Nothing but the records, copied exactly and stripped of pictures, should be in the answer.

== RECORDS FOR THE EXERCISE ==

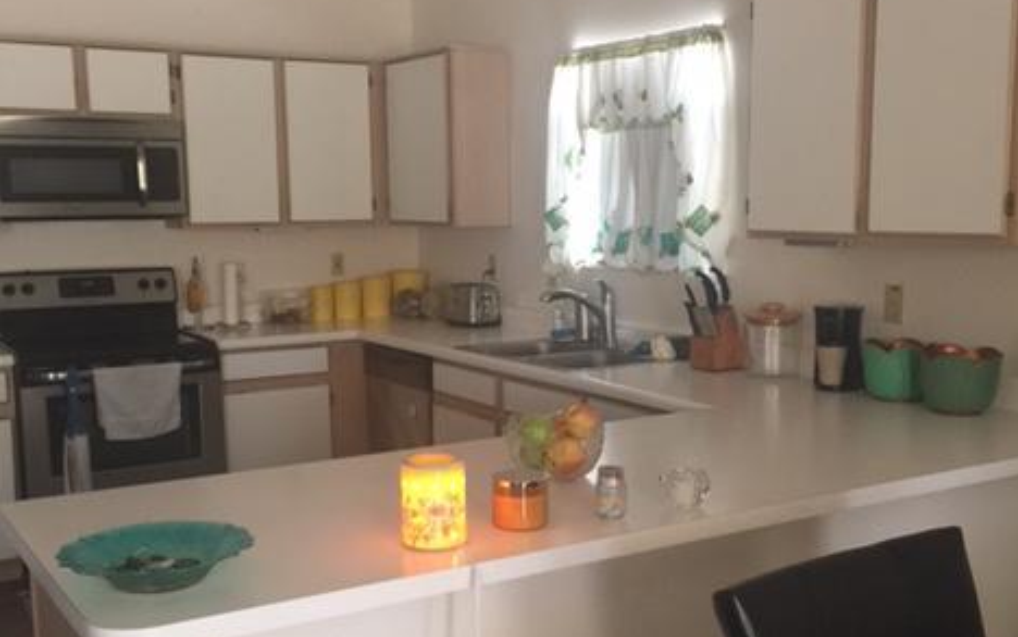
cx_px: 520
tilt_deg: -7.8
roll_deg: +0.4
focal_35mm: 42
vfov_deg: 30.5
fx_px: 1166
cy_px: 385
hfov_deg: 47.2
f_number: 2.2
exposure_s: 1/15
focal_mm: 4.15
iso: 100
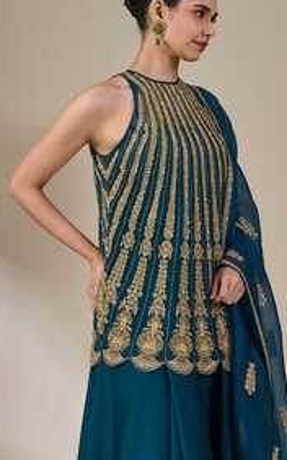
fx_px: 1140
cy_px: 358
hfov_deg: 14.3
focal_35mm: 91
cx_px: 170
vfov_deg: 22.5
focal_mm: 48
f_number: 5.6
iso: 250
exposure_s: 1/160
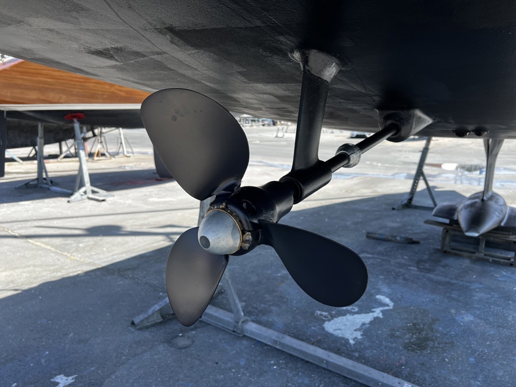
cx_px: 258
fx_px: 388
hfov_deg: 67.3
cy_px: 194
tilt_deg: -10.7
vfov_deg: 53.1
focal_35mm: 26
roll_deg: +0.7
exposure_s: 1/1068
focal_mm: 5.7
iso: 50
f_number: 1.5
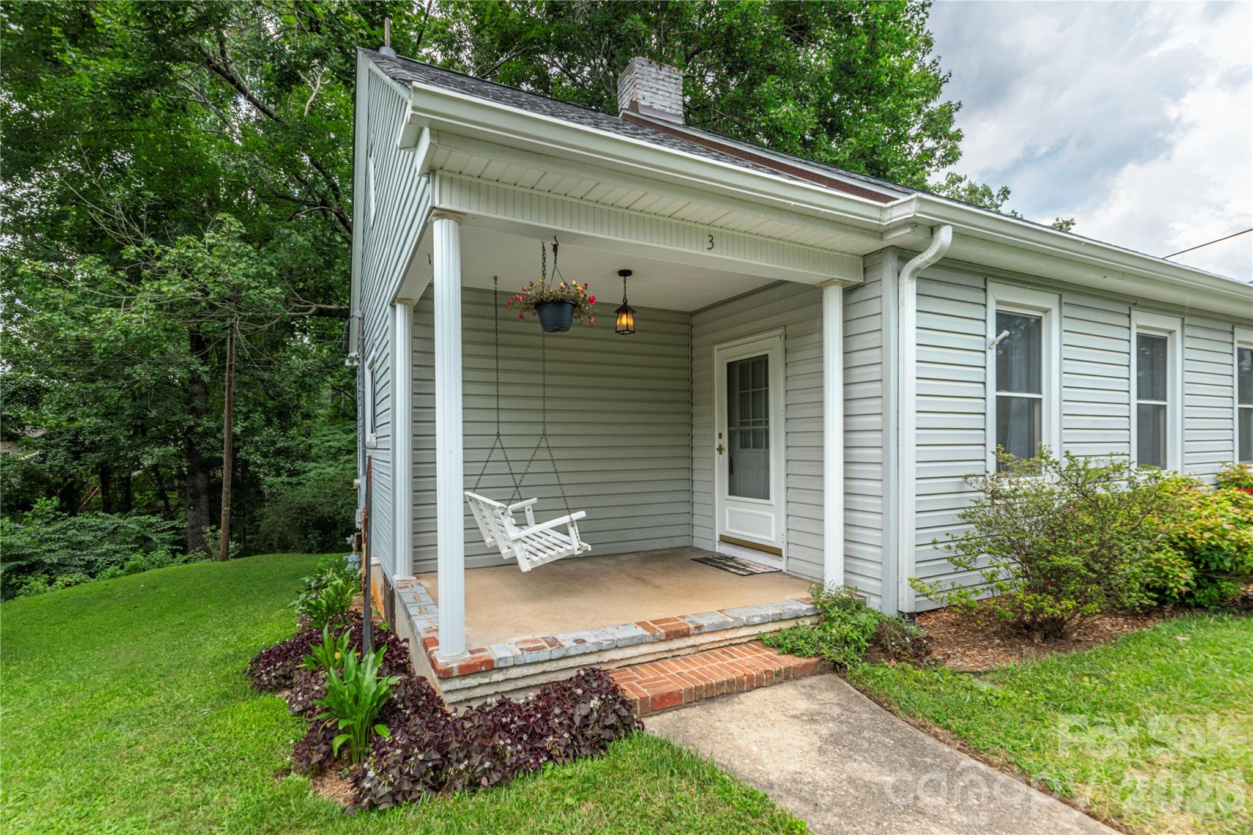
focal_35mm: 14
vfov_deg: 81.2
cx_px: 626
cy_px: 418
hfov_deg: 104.3
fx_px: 487
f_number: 8
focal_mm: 14
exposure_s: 1/1600
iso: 320
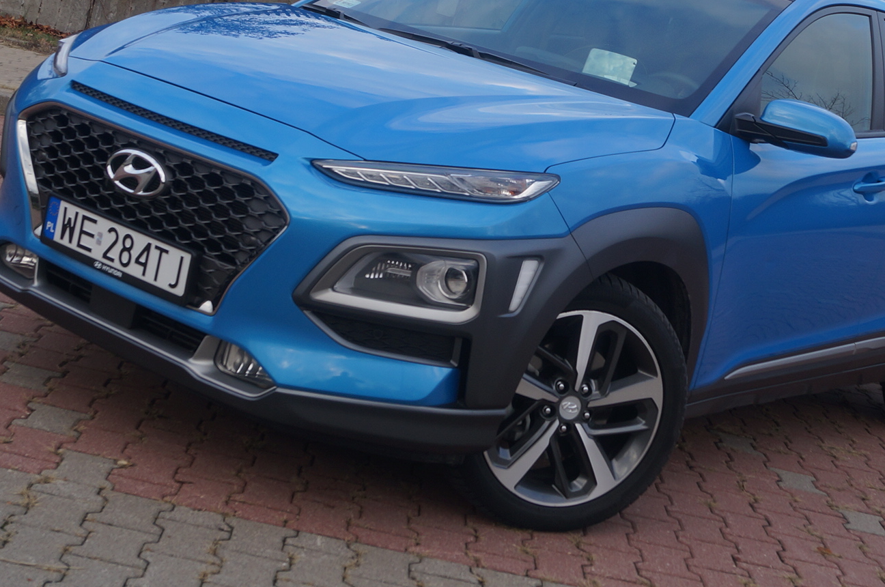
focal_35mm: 68
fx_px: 1669
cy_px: 109
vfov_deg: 19.7
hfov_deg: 29.6
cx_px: 548
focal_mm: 24
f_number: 5.6
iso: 100
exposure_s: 1/125
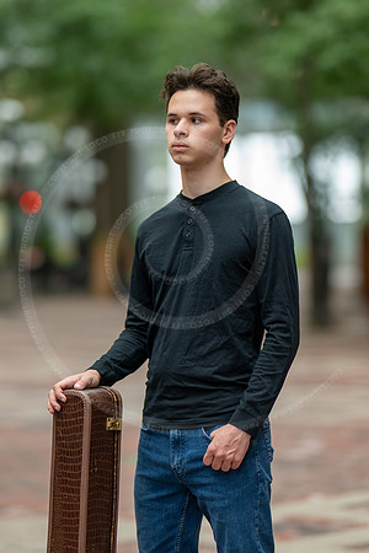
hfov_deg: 10.8
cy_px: 276
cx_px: 184
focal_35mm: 127
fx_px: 1952
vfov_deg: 16.1
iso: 250
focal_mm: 85
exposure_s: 1/400
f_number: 1.2
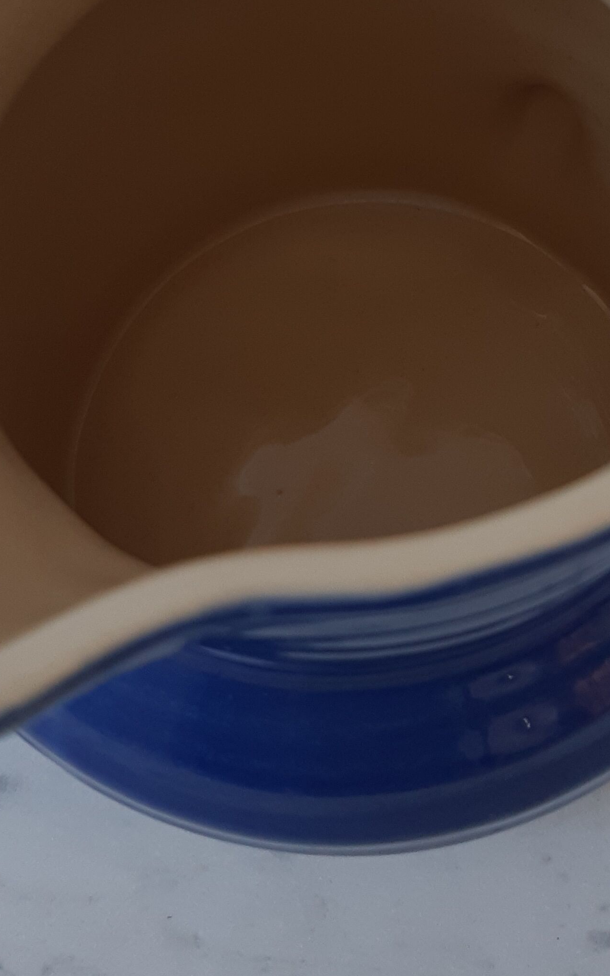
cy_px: 132
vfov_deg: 31.7
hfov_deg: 20.8
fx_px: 1649
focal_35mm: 62
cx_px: 444
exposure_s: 1/50
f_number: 1.7
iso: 50
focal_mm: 3.92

===

__SOLUTION TO THE PROBLEM__:
cx_px: 520
tilt_deg: -7.8
roll_deg: +0.4
focal_35mm: 42
vfov_deg: 30.5
fx_px: 1166
cy_px: 385
hfov_deg: 47.2
f_number: 2.2
exposure_s: 1/15
focal_mm: 4.15
iso: 100
fx_px: 1140
cy_px: 358
hfov_deg: 14.3
focal_35mm: 91
cx_px: 170
vfov_deg: 22.5
focal_mm: 48
f_number: 5.6
iso: 250
exposure_s: 1/160
cx_px: 258
fx_px: 388
hfov_deg: 67.3
cy_px: 194
tilt_deg: -10.7
vfov_deg: 53.1
focal_35mm: 26
roll_deg: +0.7
exposure_s: 1/1068
focal_mm: 5.7
iso: 50
f_number: 1.5
focal_35mm: 14
vfov_deg: 81.2
cx_px: 626
cy_px: 418
hfov_deg: 104.3
fx_px: 487
f_number: 8
focal_mm: 14
exposure_s: 1/1600
iso: 320
focal_35mm: 68
fx_px: 1669
cy_px: 109
vfov_deg: 19.7
hfov_deg: 29.6
cx_px: 548
focal_mm: 24
f_number: 5.6
iso: 100
exposure_s: 1/125
hfov_deg: 10.8
cy_px: 276
cx_px: 184
focal_35mm: 127
fx_px: 1952
vfov_deg: 16.1
iso: 250
focal_mm: 85
exposure_s: 1/400
f_number: 1.2
cy_px: 132
vfov_deg: 31.7
hfov_deg: 20.8
fx_px: 1649
focal_35mm: 62
cx_px: 444
exposure_s: 1/50
f_number: 1.7
iso: 50
focal_mm: 3.92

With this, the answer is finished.